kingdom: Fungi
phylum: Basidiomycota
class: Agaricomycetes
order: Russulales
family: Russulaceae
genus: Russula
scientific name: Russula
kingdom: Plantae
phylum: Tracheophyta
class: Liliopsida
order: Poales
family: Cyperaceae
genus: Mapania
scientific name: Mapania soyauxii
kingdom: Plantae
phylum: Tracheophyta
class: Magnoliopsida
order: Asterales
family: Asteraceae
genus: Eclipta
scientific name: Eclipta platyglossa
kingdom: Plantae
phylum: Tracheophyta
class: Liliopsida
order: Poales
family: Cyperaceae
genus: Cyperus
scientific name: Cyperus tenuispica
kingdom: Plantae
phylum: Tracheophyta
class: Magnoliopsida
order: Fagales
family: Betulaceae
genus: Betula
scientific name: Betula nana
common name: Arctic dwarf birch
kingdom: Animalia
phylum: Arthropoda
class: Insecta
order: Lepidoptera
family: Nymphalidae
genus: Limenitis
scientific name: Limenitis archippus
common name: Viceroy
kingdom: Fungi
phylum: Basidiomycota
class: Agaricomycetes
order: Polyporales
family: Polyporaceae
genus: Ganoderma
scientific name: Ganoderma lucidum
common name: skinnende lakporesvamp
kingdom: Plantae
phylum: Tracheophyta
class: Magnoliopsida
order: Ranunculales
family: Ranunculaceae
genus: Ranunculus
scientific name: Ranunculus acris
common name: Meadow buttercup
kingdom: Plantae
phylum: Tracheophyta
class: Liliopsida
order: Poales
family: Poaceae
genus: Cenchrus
──────────────────────────────
Copy every line of the entries above, word for word and in the same order.

Answer to the task —
kingdom: Fungi
phylum: Basidiomycota
class: Agaricomycetes
order: Russulales
family: Russulaceae
genus: Russula
scientific name: Russula
kingdom: Plantae
phylum: Tracheophyta
class: Liliopsida
order: Poales
family: Cyperaceae
genus: Mapania
scientific name: Mapania soyauxii
kingdom: Plantae
phylum: Tracheophyta
class: Magnoliopsida
order: Asterales
family: Asteraceae
genus: Eclipta
scientific name: Eclipta platyglossa
kingdom: Plantae
phylum: Tracheophyta
class: Liliopsida
order: Poales
family: Cyperaceae
genus: Cyperus
scientific name: Cyperus tenuispica
kingdom: Plantae
phylum: Tracheophyta
class: Magnoliopsida
order: Fagales
family: Betulaceae
genus: Betula
scientific name: Betula nana
common name: Arctic dwarf birch
kingdom: Animalia
phylum: Arthropoda
class: Insecta
order: Lepidoptera
family: Nymphalidae
genus: Limenitis
scientific name: Limenitis archippus
common name: Viceroy
kingdom: Fungi
phylum: Basidiomycota
class: Agaricomycetes
order: Polyporales
family: Polyporaceae
genus: Ganoderma
scientific name: Ganoderma lucidum
common name: skinnende lakporesvamp
kingdom: Plantae
phylum: Tracheophyta
class: Magnoliopsida
order: Ranunculales
family: Ranunculaceae
genus: Ranunculus
scientific name: Ranunculus acris
common name: Meadow buttercup
kingdom: Plantae
phylum: Tracheophyta
class: Liliopsida
order: Poales
family: Poaceae
genus: Cenchrus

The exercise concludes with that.